Decade-long North Dakota diesel spill cleanup nearing completion
MANDAN, N.D. (AP) — The city of Mandan this spring plans to shut down nearly all of the wells that have been sucking up an underground diesel fuel spill for nearly a decade.
The spill was discovered in 1984. BNSF Railway agreed 20 years later to pay more than $30 million in cash and real estate to settle a lawsuit brought by the city and state. The railroad did not admit to any liability in the deal, which was the largest environmental settlement in North Dakota history.
The city used some of the money to hired Leggette, Brashears & Graham Inc., to handle the cleanup of the spill that was estimated at as much as 4 million gallons. The consultant installed about 300 recovery wells downtown to go with another 60 that had previously been installed by BNSF and other contractors before LBG was hired in 2004.
LBG Senior Vice President Tim Kenyon said the city has gone from a 4 feet deep pool of diesel under a large part of the downtown area to only a handful of wells still collecting fuel.

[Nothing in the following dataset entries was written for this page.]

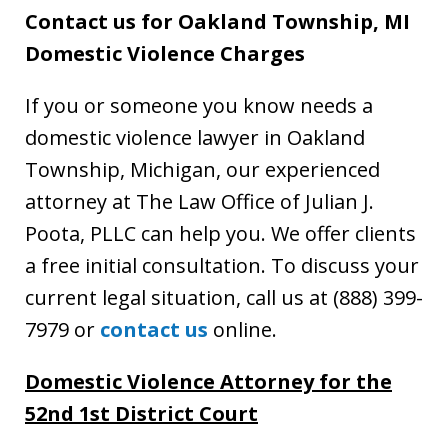
Contact us for Oakland Township, MI
Domestic Violence Charges
If you or someone you know needs a
domestic violence lawyer in Oakland
Township, Michigan, our experienced
attorney at The Law Office of Julian J.
Poota, PLLC can help you. We offer clients
a free initial consultation. To discuss your
current legal situation, call us at (888) 399-
7979 or
contact us
online.
Domestic Violence Attorney
for the
52nd 1st District Court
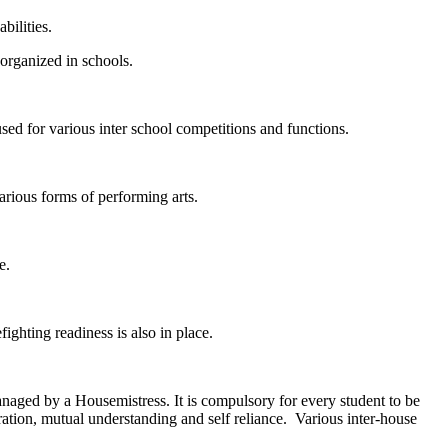
bilities.
organized in schools.
ed for various inter school competitions and functions.
arious forms of performing arts.
e.
ighting readiness is also in place.
aged by a Housemistress. It is compulsory for every student to be
ration, mutual understanding and self reliance. Various inter-house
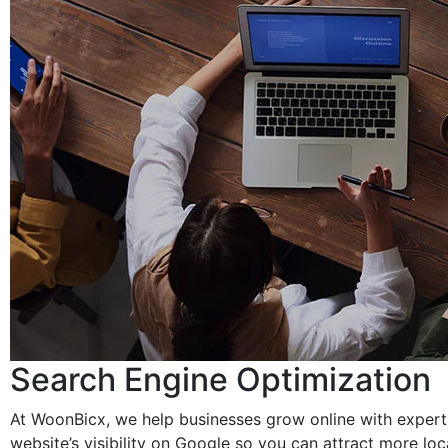
Search Engine Optimization
At WoonBicx, we help businesses grow online with expert 
website’s visibility on Google so you can attract more lo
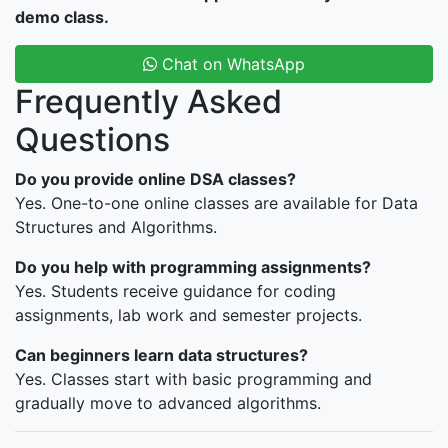
demo class.
Chat on WhatsApp
Frequently Asked
Questions
Do you provide online DSA classes?
Yes. One-to-one online classes are available for Data
Structures and Algorithms.
Do you help with programming assignments?
Yes. Students receive guidance for coding
assignments, lab work and semester projects.
Can beginners learn data structures?
Yes. Classes start with basic programming and
gradually move to advanced algorithms.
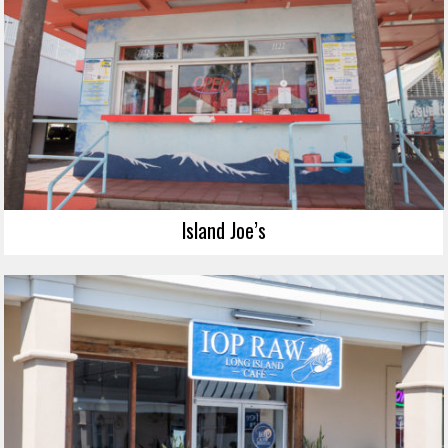
Island Joe’s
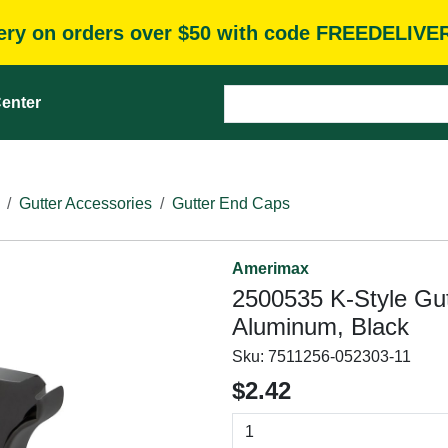
very on orders over $50 with code FREEDELIVE
enter
Gutter Accessories
Gutter End Caps
Amerimax
2500535 K-Style Gutt
Aluminum, Black
Sku:
7511256-052303-11
$2.42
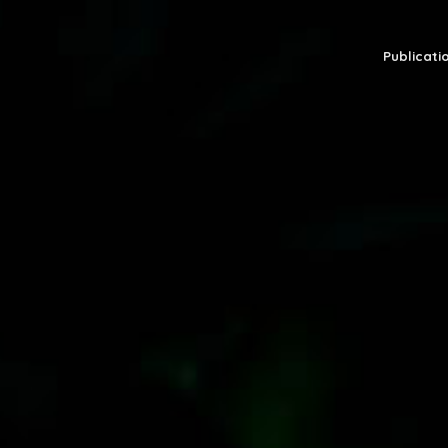
Publicatio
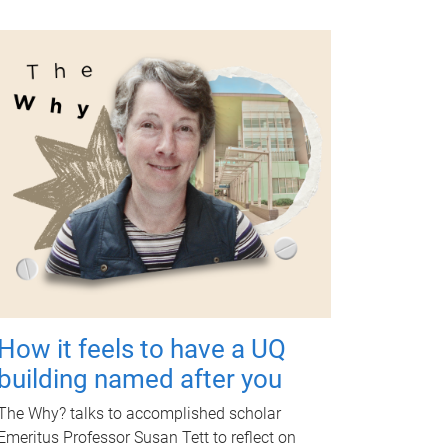
How it feels to have a UQ
building named after you
The Why? talks to accomplished scholar
Emeritus Professor Susan Tett to reflect on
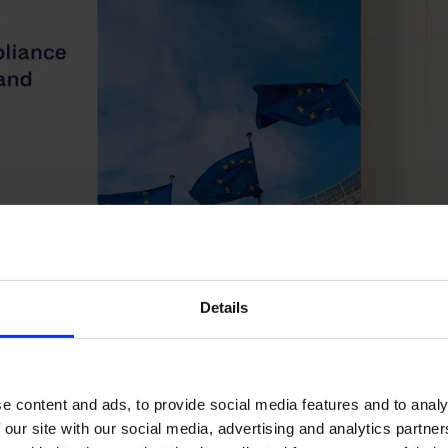
Details
e content and ads, to provide social media features and to analy
 our site with our social media, advertising and analytics partn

He said 322 wells will be shut down this spring, monitored for a year and likely decommissioned in spring 2015, according to The Bismarck Tribune.
Fifty-five wells will continue to operate because there are some pockets of diesel left. Those will continue to be monitored, Kenyon said.
“The best case is we’ll be decommissioning those wells in the summer of 2016, and we’ll be out of your hair and the Mandan remediation will be complete,” he said.
City commissioner Sandra Tibke said the decommissioning of all of the wells will mark the end of “a lot of difficult years.”